=== Kutipan Pilihan ===
· · · · ·
Madiun (Antara Jatim) - Pemeritah Kabupaten (Pemkab) Madiun, Jawa Timur menutup usaha pengolahan dan pemurnian Pasir (pencucian pasir) Sido Makmur di Desa Sangen, Kecamatan Geger, Kabupaten Madiun karena ilegal.
Kepala Bidang Penanaman Modal, Dinas Penanaman Modal dan Pelayanan Terpadu Satu Pintu Kabupaten Madiun Agung Budiarto Selasa mengatakan, teknis penutupan telah dilakukan oleh petugas Satuan Polisi Pamong Praja setempat.
"Penutupan sementara dilakukan karena usaha pencucian pasir tersebut terbukti tidak memiliki izin usaha pertambangan operasi produksi khusus pengolahan dan pemurnian (IUP OPK). Sehingga statusnya ilegal," ujar Agung Budiarto kepada wartawan.
Menutut dia, status ilegal dan keputusan penutupan sementara terhadap usaha pencucian pasir tersebut dilakukan setelah pihaknya berkoordinasi dengan Pelayanan Perizinan Terpadu (P2T) Jawa Timur. Hasilnya usaha tersebut memang belum memiliki izin.
· · · · ·
=== Data Tersedia ===
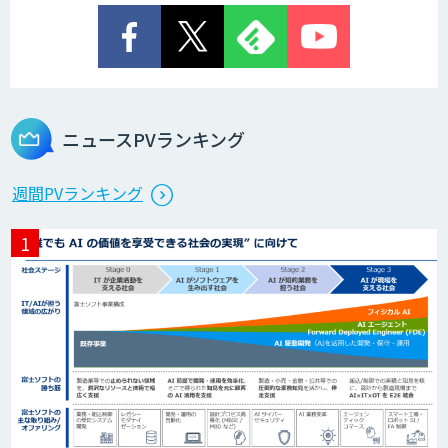
ニュースPVランキング
週間PVランキング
· · · · ·
=== Petunjuk ===
Tulis kembali bagian berita tentang penutupan usaha pencucian pasir di Madiun dari "Kepala Bidang Penanaman" sampai "Pamong Praja setempat.", dengan mengganti "Satuan Polisi Pamong Praja" menjadi "Satpol PP".

=== Jawaban ===
Kepala Bidang Penanaman Modal, Dinas Penanaman Modal dan Pelayanan Terpadu Satu Pintu Kabupaten Madiun Agung Budiarto Selasa mengatakan, teknis penutupan telah dilakukan oleh petugas Satpol PP setempat.